Граф Шувалов — хозяин дома — был тучен, красен лицом, говорил громко и хохотал ещё громче. Он метался по залу, пожимал руки, хлопал по плечам, и каждое его движение напоминало ужимки ярмарочного скомороха. Рядом с ним жена, молодая графиня с печальными глазами, казалась статуей — красивой, но безжизненной. Загорский вспомнил историю, которую рассказывала Анна: ходили слухи, что графиня несчастлива в браке, что у неё есть тайный поклонник. Сплетни, конечно. Но сплетни иногда оказываются правдой.

— Ваше превосходительство, — шепнул Егоров, возникнув за плечом. — Я тут прошёлся по комнатам. Всё тихо. Но один лакей сказал, что барон фон Розен, из Министерства иностранных дел, сегодня в ударе — всех поздравляет, много пьёт. Вон он, у буфета.

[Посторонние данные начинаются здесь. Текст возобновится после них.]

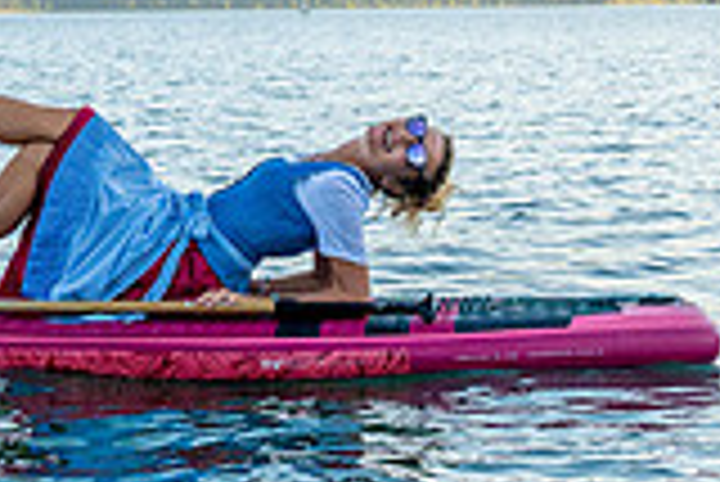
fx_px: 2822
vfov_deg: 9.6
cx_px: 216
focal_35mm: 141
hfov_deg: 14.5
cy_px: -167
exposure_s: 1/2500
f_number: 4.5
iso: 400
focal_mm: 39
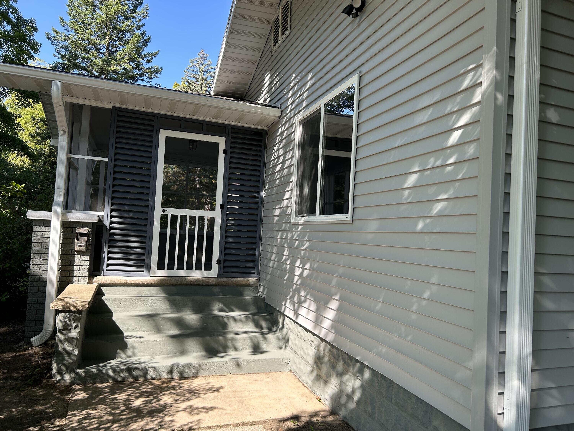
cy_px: 216
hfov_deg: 67.3
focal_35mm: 26
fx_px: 431
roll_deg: -1.8
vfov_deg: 53.1
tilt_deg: +1.0
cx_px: 287
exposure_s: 1/853
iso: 50
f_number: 1.5
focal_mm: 5.7
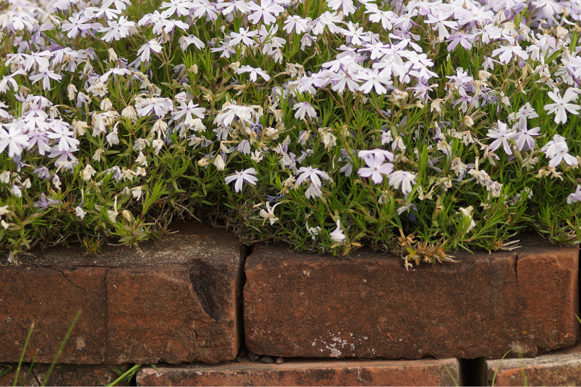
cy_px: 194
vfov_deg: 9.1
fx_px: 2421
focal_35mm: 150
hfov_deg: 13.7
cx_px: 290
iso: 100
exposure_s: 1/640
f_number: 2.8
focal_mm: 100
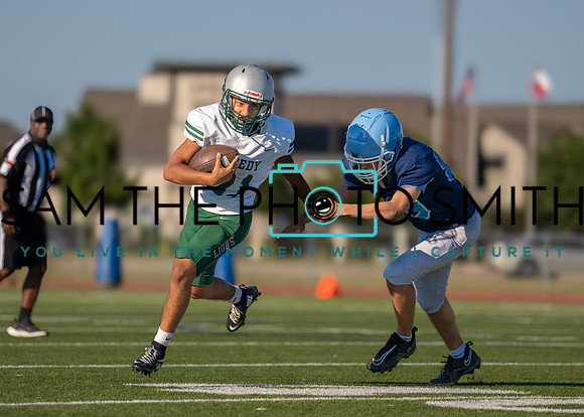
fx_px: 4595
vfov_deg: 5.2
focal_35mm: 277
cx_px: 302
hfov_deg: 7.3
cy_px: 229
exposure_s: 1/6400
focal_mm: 178
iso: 250
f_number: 2.8
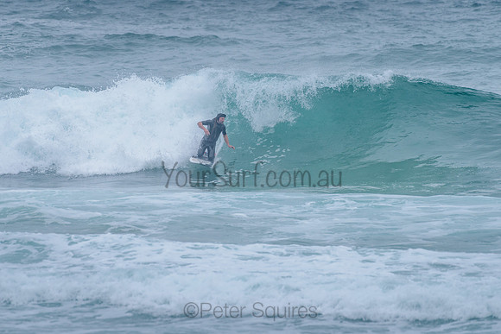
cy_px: 130
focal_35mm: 613
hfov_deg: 3.4
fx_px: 8529
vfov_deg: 2.2
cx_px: 251
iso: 500
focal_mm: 500
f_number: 5.6
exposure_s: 1/1250
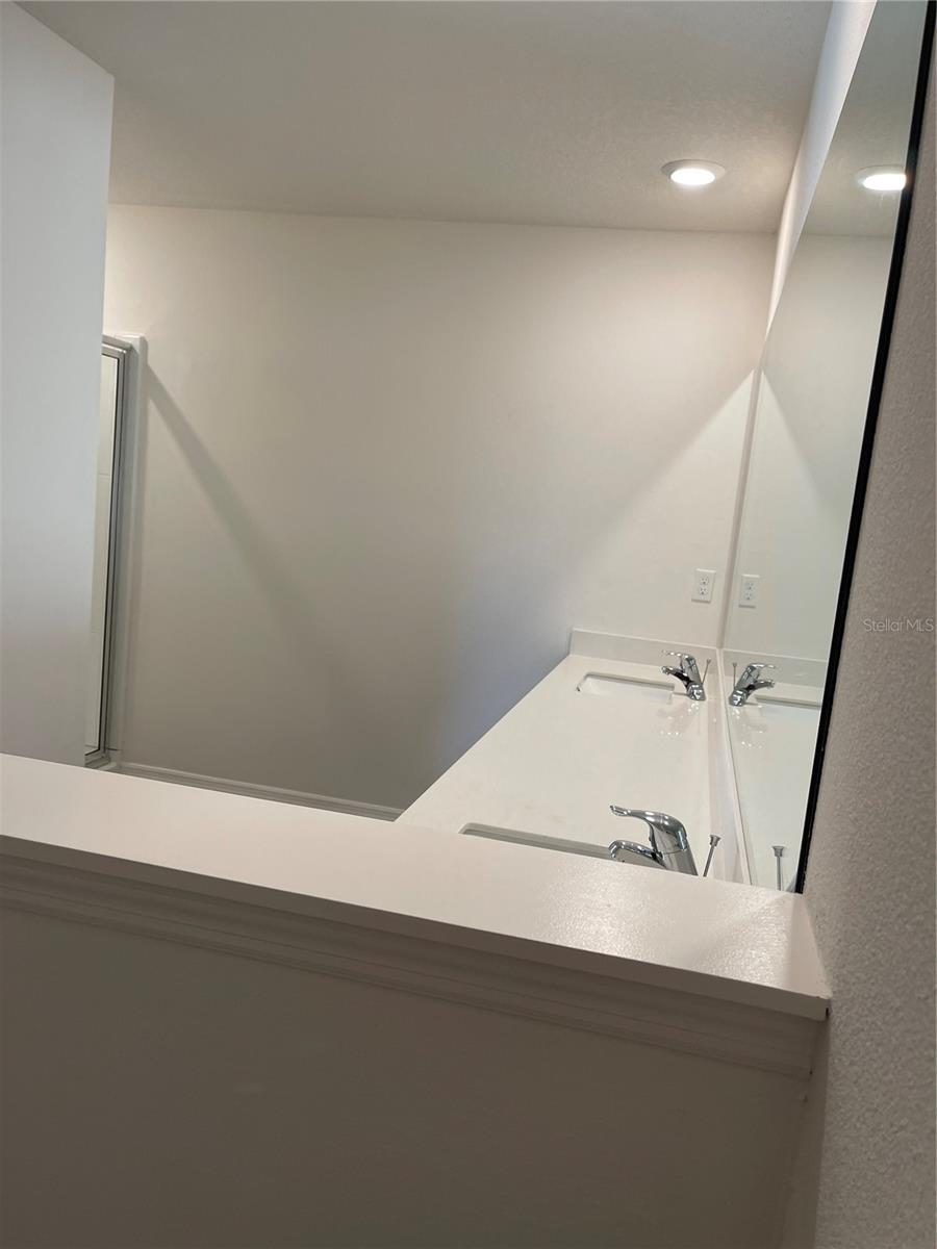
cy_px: 624
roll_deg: -3.4
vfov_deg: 67.3
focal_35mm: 26
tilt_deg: -7.4
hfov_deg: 53.1
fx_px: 938
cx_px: 468
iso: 100
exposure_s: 1/120
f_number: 1.6
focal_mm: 5.1
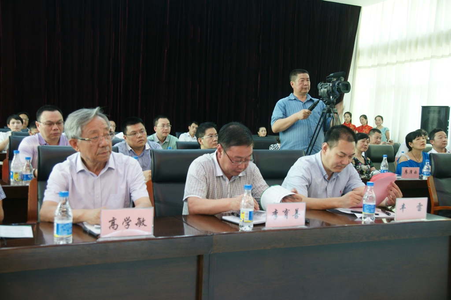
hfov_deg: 49.6
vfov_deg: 34.2
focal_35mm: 39
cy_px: 150
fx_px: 488
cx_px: 226
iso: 800
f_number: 4.5
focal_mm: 26
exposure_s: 1/20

Загорский посмотрел в указанном направлении. Барон фон Розен оказался высоким, худощавым стариком с бакенбардами и орлиным носом. Он стоял у стола с закусками, держал в руке рюмку и говорил что-то соседу — молодому дипломату в синем мундире. Лицо барона было оживлённым, даже весёлым, но глаза... глаза смотрели с тоской. Загорский знал этот взгляд — у человека, который давно устал жить, но продолжает из привычки.

— За ним наблюдают, — заметил он.

— Кто? — не понял Егоров.

— Вон тот, в сером. У колонны. Видите?